TASK OBJECTIVE: Starting at the top line and ending at the bottom one, repeat the entries exactly and drop every picture.

Page-level text extractions

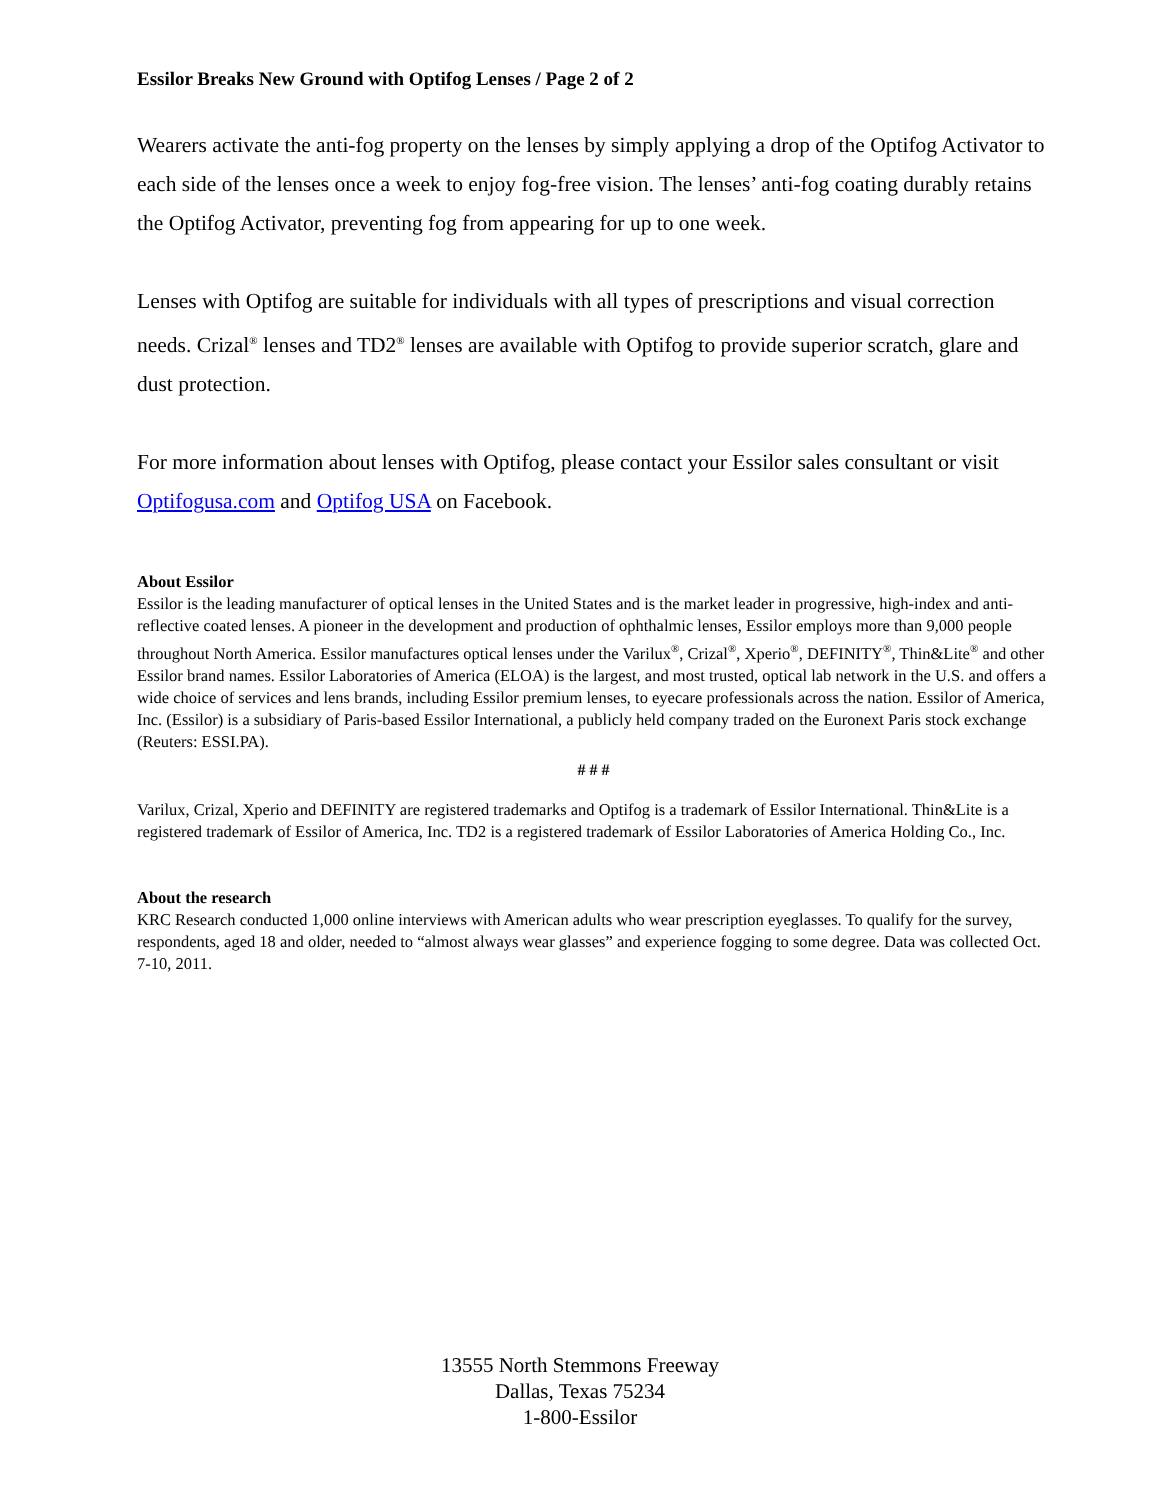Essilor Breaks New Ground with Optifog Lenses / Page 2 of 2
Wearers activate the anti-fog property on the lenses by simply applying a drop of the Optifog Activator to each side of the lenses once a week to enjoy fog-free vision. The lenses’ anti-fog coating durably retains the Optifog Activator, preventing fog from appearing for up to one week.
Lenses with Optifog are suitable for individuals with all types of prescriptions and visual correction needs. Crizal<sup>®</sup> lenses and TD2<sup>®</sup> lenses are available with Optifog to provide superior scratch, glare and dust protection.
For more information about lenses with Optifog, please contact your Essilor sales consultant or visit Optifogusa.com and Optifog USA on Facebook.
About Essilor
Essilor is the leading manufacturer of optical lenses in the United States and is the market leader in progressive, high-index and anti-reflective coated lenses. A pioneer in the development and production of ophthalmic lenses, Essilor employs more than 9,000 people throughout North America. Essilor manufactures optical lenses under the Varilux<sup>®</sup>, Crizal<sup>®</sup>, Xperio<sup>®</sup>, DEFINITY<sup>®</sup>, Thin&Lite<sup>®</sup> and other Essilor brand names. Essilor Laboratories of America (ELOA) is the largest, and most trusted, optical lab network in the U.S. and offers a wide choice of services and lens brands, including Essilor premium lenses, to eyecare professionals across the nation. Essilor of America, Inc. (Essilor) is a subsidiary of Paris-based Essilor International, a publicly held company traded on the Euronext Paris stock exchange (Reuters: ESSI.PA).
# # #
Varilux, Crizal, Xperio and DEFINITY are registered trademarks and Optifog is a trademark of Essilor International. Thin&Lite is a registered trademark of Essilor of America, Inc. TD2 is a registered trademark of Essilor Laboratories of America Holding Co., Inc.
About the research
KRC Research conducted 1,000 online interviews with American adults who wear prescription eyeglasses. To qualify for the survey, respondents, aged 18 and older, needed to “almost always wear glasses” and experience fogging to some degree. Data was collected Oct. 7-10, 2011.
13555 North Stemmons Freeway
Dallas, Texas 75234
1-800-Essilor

EXPECTED ANSWER:
Essilor Breaks New Ground with Optifog Lenses / Page 2 of 2
Wearers activate the anti-fog property on the lenses by simply applying a drop of the Optifog Activator to each side of the lenses once a week to enjoy fog-free vision. The lenses’ anti-fog coating durably retains the Optifog Activator, preventing fog from appearing for up to one week.
Lenses with Optifog are suitable for individuals with all types of prescriptions and visual correction needs. Crizal<sup>®</sup> lenses and TD2<sup>®</sup> lenses are available with Optifog to provide superior scratch, glare and dust protection.
For more information about lenses with Optifog, please contact your Essilor sales consultant or visit Optifogusa.com and Optifog USA on Facebook.
About Essilor
Essilor is the leading manufacturer of optical lenses in the United States and is the market leader in progressive, high-index and anti-reflective coated lenses. A pioneer in the development and production of ophthalmic lenses, Essilor employs more than 9,000 people throughout North America. Essilor manufactures optical lenses under the Varilux<sup>®</sup>, Crizal<sup>®</sup>, Xperio<sup>®</sup>, DEFINITY<sup>®</sup>, Thin&Lite<sup>®</sup> and other Essilor brand names. Essilor Laboratories of America (ELOA) is the largest, and most trusted, optical lab network in the U.S. and offers a wide choice of services and lens brands, including Essilor premium lenses, to eyecare professionals across the nation. Essilor of America, Inc. (Essilor) is a subsidiary of Paris-based Essilor International, a publicly held company traded on the Euronext Paris stock exchange (Reuters: ESSI.PA).
# # #
Varilux, Crizal, Xperio and DEFINITY are registered trademarks and Optifog is a trademark of Essilor International. Thin&Lite is a registered trademark of Essilor of America, Inc. TD2 is a registered trademark of Essilor Laboratories of America Holding Co., Inc.
About the research
KRC Research conducted 1,000 online interviews with American adults who wear prescription eyeglasses. To qualify for the survey, respondents, aged 18 and older, needed to “almost always wear glasses” and experience fogging to some degree. Data was collected Oct. 7-10, 2011.
13555 North Stemmons Freeway
Dallas, Texas 75234
1-800-Essilor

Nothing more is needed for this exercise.